Strong effect of demographic changes on Tuberculosis susceptibility in South Africa

Abstract

South Africa is among the world's top eight tuberculosis (TB) burden countries, and despite a focus on HIV-TB co-infection, most of the population living with TB are not HIV co-infected. The disease is endemic across the country, with 80-90% exposure by adulthood. We investigated epidemiological risk factors for (TB) in the Northern Cape Province, South Africa: an understudied TB endemic region with extreme TB incidence (926/100,000). We leveraged the population's high TB incidence and community transmission to design a case-control study with similar mechanisms of exposure between the groups. We recruited 1,126 participants with suspected TB from 12 community health clinics and generated a cohort of 774 individuals (cases = 374, controls = 400) after implementing our enrollment criteria. All participants were GeneXpert Ultra tested for active TB by a local clinic. We assessed important risk factors for active TB using logistic regression and random forest modeling. We find that factors commonly identified in other global populations tend to replicate in our study, e.g. male gender and residence in a town had significant effects on TB risk (OR: 3.02 [95% CI: 2.30-4.71]; OR: 3.20 [95% CI: 2.26-4.55]). We also tested for demographic factors that may uniquely reflect historical changes in health conditions in South Africa. We find that socioeconomic status (SES) significantly interacts with an individual's age (p = 0.0005) indicating that protective effect of higher SES changed across age cohorts. We further find that being born in a rural area and moving to a town strongly increases TB risk, while town birthplace and current rural residence is protective. These interaction effects reflect rapid demographic changes, specifically SES over recent generations and mobility, in South Africa. Our models show that such risk factors combined explain 19-21% of the variance (r2) in TB case/control status.

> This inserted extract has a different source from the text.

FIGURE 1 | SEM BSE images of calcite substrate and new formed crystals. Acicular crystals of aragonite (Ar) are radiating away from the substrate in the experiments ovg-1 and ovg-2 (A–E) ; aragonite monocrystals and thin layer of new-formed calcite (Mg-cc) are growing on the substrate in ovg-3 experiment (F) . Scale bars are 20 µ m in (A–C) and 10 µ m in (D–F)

Fig 1. Case-control decision tree.

Study participants were categorized as cases or controls based on medical record information and self-reported data. All participants were GeneXpert tested for active TB infection at the time of enrollment. Past TB episodes were self-reported and cross-referenced with medical records when available.

Fig 2

Density plots of continuous variables A) Age by case-control status B) SES by case-control status.

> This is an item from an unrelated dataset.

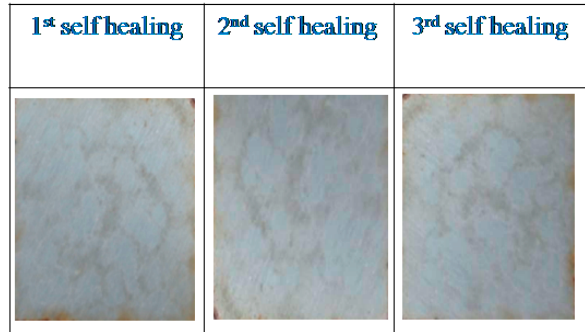
Figure 4. Typical photographs of exposed PU-11-3-3-CeO 2 -P-Healed coating.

Fig 3. Khoe-san ancestry is the primary genetic ancestry in clinics from the northern cape, South Africa.

A subset of participants (n = 159) was genotyped to obtain the average genome-wide ancestry proportions across all individuals for each clinic. A) Khoe-San ancestry is the largest proportion of ancestry in our sample, it varies significantly across study sites. The boxplots show the median, the 25^th and 75^th percentile and 1.5 times said percentile, and all outliers as dots. B) The study population is admixed with 5 distinct ancestries with the southern African indigenous Khoe-San ancestry being the highest proportion of ancestry at all study sites.

Fig 4. Logistic regression interaction plots.

A) The odds of active TB by education level vary across age groups (shown above by the different color lines). More years of education decreases the odds of active TB in younger age groups, but this pattern reverses in the oldest age groups. B) Effect plot from the residence model visualizing an interaction term between birthplace residence and current residence. Regardless of birthplace, the odds of active TB is highest in individuals who currently reside in towns. Individuals born in towns and currently residing in rural areas have the lowest odds of active TB.

Fig 5. Random forest model with common risk factor variables (n = 774).

Random subsets of all 6 variables on the y-axis were used to grow 5000 trees to classify participants into cases and controls. The model had an overall “out-of-bag” misclassification rate of 23%. Variables with higher variable importance are most crucial for case-control classification. Predictor variables with negative variable importance values worsen the ability of the model to classify TB status.